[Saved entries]
=-=-=

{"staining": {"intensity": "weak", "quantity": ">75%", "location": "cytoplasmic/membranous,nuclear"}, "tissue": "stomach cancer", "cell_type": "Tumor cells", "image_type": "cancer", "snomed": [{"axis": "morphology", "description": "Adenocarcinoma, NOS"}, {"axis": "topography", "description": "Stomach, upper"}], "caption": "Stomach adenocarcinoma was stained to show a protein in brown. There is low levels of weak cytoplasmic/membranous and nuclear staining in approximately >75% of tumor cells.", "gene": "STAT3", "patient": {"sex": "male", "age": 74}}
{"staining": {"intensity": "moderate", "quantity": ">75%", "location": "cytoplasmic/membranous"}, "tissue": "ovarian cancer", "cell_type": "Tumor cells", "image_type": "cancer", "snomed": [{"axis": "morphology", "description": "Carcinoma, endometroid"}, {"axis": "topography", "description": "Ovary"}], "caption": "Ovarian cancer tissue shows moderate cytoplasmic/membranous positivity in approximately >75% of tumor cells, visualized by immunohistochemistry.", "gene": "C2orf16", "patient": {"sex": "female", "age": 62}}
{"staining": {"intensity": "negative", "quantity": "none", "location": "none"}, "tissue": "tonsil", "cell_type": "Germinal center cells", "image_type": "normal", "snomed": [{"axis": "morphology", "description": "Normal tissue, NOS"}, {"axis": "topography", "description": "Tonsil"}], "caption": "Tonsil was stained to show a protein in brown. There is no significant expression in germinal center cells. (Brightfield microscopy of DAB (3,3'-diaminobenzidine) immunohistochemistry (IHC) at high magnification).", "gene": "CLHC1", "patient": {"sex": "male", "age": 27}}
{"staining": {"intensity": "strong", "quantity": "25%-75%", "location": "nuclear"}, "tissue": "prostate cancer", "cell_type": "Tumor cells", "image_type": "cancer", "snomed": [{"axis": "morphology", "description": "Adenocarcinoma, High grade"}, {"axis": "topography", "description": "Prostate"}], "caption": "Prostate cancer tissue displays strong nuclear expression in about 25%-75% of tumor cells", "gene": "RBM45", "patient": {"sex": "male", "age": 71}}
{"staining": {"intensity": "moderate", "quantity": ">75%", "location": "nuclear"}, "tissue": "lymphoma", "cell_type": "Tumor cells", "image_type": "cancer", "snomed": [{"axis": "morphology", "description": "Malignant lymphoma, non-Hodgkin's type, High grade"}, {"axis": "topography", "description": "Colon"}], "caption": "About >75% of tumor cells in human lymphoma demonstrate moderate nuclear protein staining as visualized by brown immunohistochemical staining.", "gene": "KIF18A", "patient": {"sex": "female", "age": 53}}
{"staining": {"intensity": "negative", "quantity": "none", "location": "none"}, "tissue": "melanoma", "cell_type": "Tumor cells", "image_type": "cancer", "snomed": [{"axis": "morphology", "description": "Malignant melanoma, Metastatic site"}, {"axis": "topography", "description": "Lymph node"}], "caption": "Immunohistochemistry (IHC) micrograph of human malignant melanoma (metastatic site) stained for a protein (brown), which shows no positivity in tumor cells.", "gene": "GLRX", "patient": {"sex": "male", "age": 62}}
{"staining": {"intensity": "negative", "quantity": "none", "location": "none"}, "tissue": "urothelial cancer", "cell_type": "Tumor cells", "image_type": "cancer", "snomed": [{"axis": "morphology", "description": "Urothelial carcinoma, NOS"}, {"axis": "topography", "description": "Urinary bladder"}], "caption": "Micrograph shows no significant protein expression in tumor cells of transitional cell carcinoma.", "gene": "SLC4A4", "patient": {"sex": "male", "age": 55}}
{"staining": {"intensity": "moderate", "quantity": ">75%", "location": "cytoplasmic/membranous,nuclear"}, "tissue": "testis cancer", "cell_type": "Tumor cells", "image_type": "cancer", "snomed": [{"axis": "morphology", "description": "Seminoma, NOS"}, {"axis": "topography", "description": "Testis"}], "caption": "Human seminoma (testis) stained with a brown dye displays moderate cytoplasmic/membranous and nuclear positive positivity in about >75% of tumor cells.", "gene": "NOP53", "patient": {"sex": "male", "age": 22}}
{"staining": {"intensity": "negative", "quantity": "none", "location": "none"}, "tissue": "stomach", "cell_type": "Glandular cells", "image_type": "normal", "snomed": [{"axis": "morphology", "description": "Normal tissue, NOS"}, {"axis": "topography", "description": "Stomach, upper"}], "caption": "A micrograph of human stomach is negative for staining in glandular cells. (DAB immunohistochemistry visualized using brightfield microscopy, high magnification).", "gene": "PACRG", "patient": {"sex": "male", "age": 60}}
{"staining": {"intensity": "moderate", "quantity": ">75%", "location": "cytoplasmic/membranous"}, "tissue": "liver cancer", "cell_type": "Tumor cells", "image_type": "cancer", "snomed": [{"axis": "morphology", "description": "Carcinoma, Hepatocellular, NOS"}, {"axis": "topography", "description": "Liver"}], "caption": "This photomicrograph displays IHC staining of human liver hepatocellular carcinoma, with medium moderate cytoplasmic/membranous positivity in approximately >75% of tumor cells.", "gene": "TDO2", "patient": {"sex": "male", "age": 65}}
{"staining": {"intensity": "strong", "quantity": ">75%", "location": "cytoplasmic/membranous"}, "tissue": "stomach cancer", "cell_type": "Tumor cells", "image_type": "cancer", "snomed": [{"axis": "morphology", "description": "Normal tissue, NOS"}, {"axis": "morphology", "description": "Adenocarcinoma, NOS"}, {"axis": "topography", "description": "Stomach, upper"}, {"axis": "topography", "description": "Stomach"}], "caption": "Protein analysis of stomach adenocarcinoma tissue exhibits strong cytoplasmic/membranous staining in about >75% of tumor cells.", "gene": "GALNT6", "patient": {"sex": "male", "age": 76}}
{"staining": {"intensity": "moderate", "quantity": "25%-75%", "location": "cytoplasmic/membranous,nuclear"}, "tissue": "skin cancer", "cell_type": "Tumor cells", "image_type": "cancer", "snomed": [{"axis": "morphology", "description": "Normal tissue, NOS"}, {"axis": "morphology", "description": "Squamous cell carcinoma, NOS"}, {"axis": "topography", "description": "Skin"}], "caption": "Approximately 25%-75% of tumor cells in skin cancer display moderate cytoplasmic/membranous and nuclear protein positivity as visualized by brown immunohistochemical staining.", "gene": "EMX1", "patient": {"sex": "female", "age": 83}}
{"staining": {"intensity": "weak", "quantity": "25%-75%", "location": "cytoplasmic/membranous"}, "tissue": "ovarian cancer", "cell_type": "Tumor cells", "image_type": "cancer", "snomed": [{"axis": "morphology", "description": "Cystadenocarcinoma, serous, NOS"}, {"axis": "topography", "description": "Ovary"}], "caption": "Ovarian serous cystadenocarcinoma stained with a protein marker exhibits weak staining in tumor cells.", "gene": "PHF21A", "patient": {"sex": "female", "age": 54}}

=-=-=

All lines in the data that contain the word "Malignant" should be copied.

Solution for this problem:
{"staining": {"intensity": "moderate", "quantity": ">75%", "location": "nuclear"}, "tissue": "lymphoma", "cell_type": "Tumor cells", "image_type": "cancer", "snomed": [{"axis": "morphology", "description": "Malignant lymphoma, non-Hodgkin's type, High grade"}, {"axis": "topography", "description": "Colon"}], "caption": "About >75% of tumor cells in human lymphoma demonstrate moderate nuclear protein staining as visualized by brown immunohistochemical staining.", "gene": "KIF18A", "patient": {"sex": "female", "age": 53}}
{"staining": {"intensity": "negative", "quantity": "none", "location": "none"}, "tissue": "melanoma", "cell_type": "Tumor cells", "image_type": "cancer", "snomed": [{"axis": "morphology", "description": "Malignant melanoma, Metastatic site"}, {"axis": "topography", "description": "Lymph node"}], "caption": "Immunohistochemistry (IHC) micrograph of human malignant melanoma (metastatic site) stained for a protein (brown), which shows no positivity in tumor cells.", "gene": "GLRX", "patient": {"sex": "male", "age": 62}}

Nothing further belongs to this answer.